### REQUIRED WORK
Whenever "wooden" appears in a line of the entries below, that line counts; give the total only.

### THE DATA
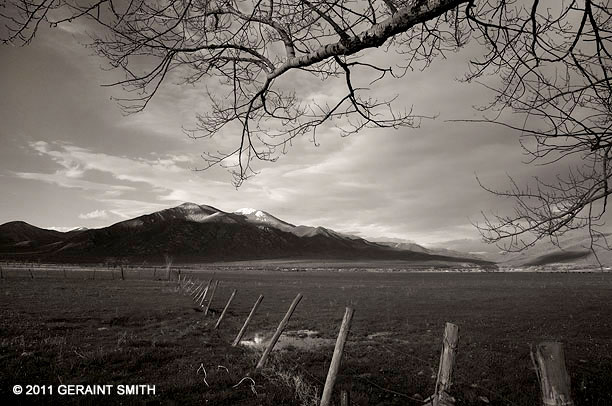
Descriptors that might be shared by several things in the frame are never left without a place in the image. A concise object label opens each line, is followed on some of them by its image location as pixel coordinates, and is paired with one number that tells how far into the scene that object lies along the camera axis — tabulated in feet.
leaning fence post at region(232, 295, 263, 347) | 41.34
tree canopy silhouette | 12.91
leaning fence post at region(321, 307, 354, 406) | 20.95
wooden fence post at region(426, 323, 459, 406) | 14.57
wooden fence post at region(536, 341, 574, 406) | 9.92
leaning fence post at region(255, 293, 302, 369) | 32.32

### RESULT OF THE TASK
2